Figures moved through the vision. Not clearly. Shapes of sentient beings burdened with tools and devices that drank deeply from the Living Force, drawing it inward and distorting it. The air felt heavy, strained, as if the world itself resisted what was being done. The structures pulsed once, violently, then fractured. Not destroyed, but sealed, swallowed by root and stone alike.
The vision shifted.
He saw the recent past. Lights cutting through darkness. Voices echoing in confined tunnels. The university researchers moved cautiously at first, then with growing excitement as they uncovered what had been buried. Fear followed close behind, not sudden, but dawning. The sense of crossing a threshold that should have remained untouched.
There was no slaughter.
Instead, a closing.
Stone flowed where there had been a passage. Roots thickened, coiling and locking, separating those within from the world above. Panic flared, then dimmed, replaced by confusion and exhaustion. The last impression was not death, but containment, and a heavy stillness settling like deep water.
Then the vision loosened its hold.
The forest returned. The warmth. The weight of the air. The steady presence of the World Tree behind Eryndel's hand.
She opened her eyes and looked to Mykel, her expression grave but not without hope. "The Tree has not shown you an ending," she said quietly. "Only a turning point."
Her hand remained on the root. "Those you seek were not taken by predators, nor by malice in the way you know it. They crossed into something unfinished and were… held. Stopped. Whether they still live depends on what followed."

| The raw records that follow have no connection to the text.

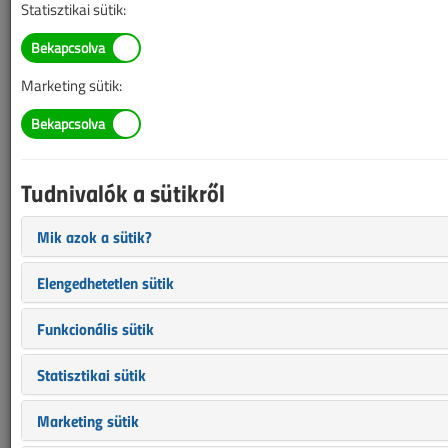
Szigetelt vezetékek
Statisztikai sütik:
keresztmetszet-
csökkenésének problémái
Marketing sütik:
2016. április 4. |
Horváth Zoltán
|
87 871 |
Az alábbi tartalom archív, 10 éve frissült utoljára. A cikkben
Tudnivalók a sütikről
szereplő információk mára aktualitásukat veszíthették, valamint a
tartalom helyenként hiányos lehet (képek, táblázatok stb.).
Mik azok a sütik?
Elengedhetetlen sütik
Funkcionális sütik
Statisztikai sütik
Marketing sütik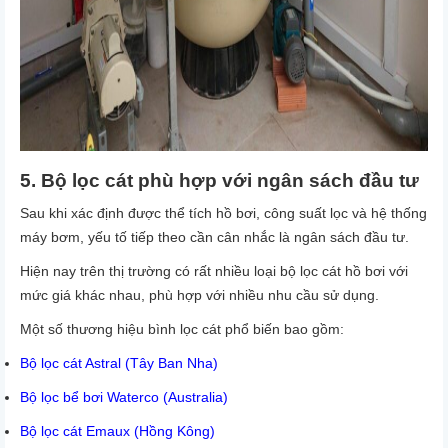
5. Bộ lọc cát phù hợp với ngân sách đầu tư
Sau khi xác định được thể tích hồ bơi, công suất lọc và hệ thống
máy bơm, yếu tố tiếp theo cần cân nhắc là
ngân sách đầu tư
.
Hiện nay trên thị trường có rất nhiều loại
bộ lọc cát hồ bơi với
mức giá khác nhau
, phù hợp với nhiều nhu cầu sử dụng.
Một số thương hiệu bình lọc cát phổ biến bao gồm:
Bộ lọc cát Astral (Tây Ban Nha)
Bộ lọc bể bơi Waterco (Australia)
Bộ lọc cát Emaux (Hồng Kông)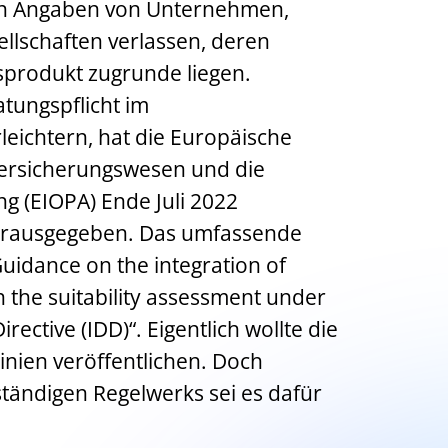
agen Angaben von Unternehmen,
llschaften verlassen, deren
produkt zugrunde liegen.
tungspflicht im
leichtern, hat die Europäische
Versicherungswesen und die
ng (EIOPA) Ende Juli 2022
herausgegeben. Das umfassende
uidance on the integration of
n the suitability assessment under
rective (IDD)“. Eigentlich wollte die
inien veröffentlichen. Doch
ständigen Regelwerks sei es dafür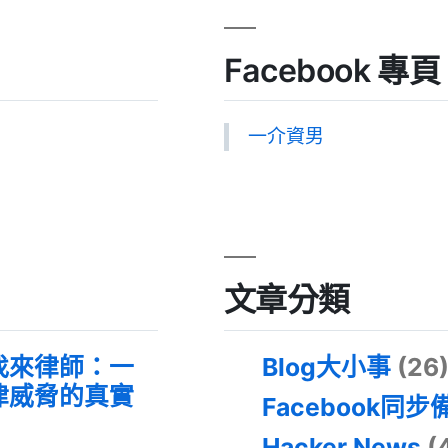
Facebook 專頁
一介資男
文章分類
找來律師：一
Blog大小事
(26
律威脅的真實
Facebook同步
Hacker News
(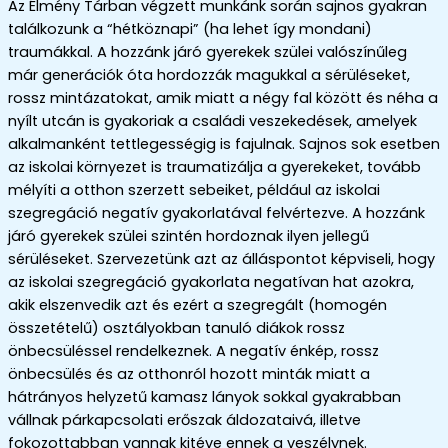
Az Élmény Tárban végzett munkánk során sajnos gyakran
találkozunk a “hétköznapi” (ha lehet így mondani)
traumákkal. A hozzánk járó gyerekek szülei valószínűleg
már generációk óta hordozzák magukkal a sérüléseket,
rossz mintázatokat, amik miatt a négy fal között és néha a
nyílt utcán is gyakoriak a családi veszekedések, amelyek
alkalmanként tettlegességig is fajulnak. Sajnos sok esetben
az iskolai környezet is traumatizálja a gyerekeket, tovább
mélyíti a otthon szerzett sebeiket, például az iskolai
szegregáció negatív gyakorlatával felvértezve. A hozzánk
járó gyerekek szülei szintén hordoznak ilyen jellegű
sérüléseket. Szervezetünk azt az álláspontot képviseli, hogy
az iskolai szegregáció gyakorlata negatívan hat azokra,
akik elszenvedik azt és ezért a szegregált (homogén
összetételű) osztályokban tanuló diákok rossz
önbecsüléssel rendelkeznek. A negatív énkép, rossz
önbecsülés és az otthonról hozott minták miatt a
hátrányos helyzetű kamasz lányok sokkal gyakrabban
vállnak párkapcsolati erőszak áldozataivá, illetve
fokozottabban vannak kitéve ennek a veszélynek.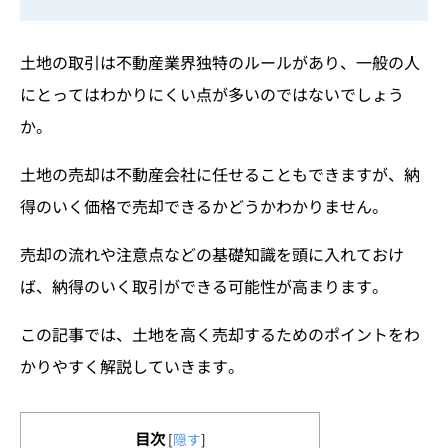
土地の取引は不動産業界独特のルールがあり、一般の人
にとってはわかりにくい点が多いのではないでしょう
か。
土地の売却は不動産会社に任せることもできますが、納
得のいく価格で売却できるかどうかわかりません。
売却の流れや注意点などの基礎知識を頭に入れておけ
ば、納得のいく取引ができる可能性が高まります。
この記事では、土地を高く売却するためのポイントをわ
かりやすく解説していきます。
目次
[
隠す
]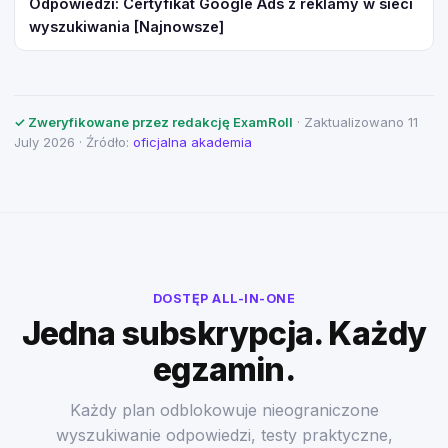
Odpowiedzi: Certyfikat Google Ads z reklamy w sieci
wyszukiwania [Najnowsze]
✓ Zweryfikowane przez redakcję ExamRoll
· Zaktualizowano 11
July 2026 · Źródło:
oficjalna akademia
DOSTĘP ALL-IN-ONE
Jedna subskrypcja. Każdy
egzamin.
Każdy plan odblokowuje nieograniczone
wyszukiwanie odpowiedzi, testy praktyczne,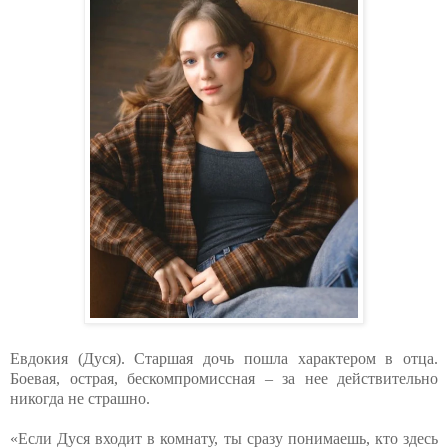
Евдокия (Дуся). Старшая дочь пошла характером в отца.
Боевая, острая, бескомпромиссная – за нее действительно
никогда не страшно.
«Если Дуся входит в комнату, ты сразу понимаешь, кто здесь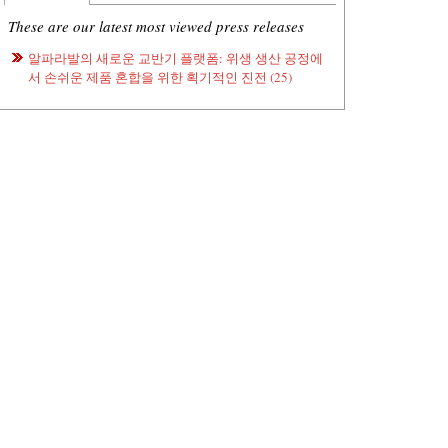
These are our latest most viewed press releases
알파라발의 새로운 교반기 플랫폼: 위생 생산 공정에
서 손쉬운 제품 혼합을 위한 획기적인 진전 (25)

Eryndel met his gaze, emerald eyes steady. "The Tree remembers where the balance was disturbed. It will allow us to follow that memory. But what lies ahead was sealed for a reason, and reopening it will not be without cost."
She rose slowly to her feet. "If you still choose to go forward, I will walk with you. Not to command the forest, and not to bend it, but to listen closely enough to know when to stop."
The jungle breathed around them once more, waiting for his decision.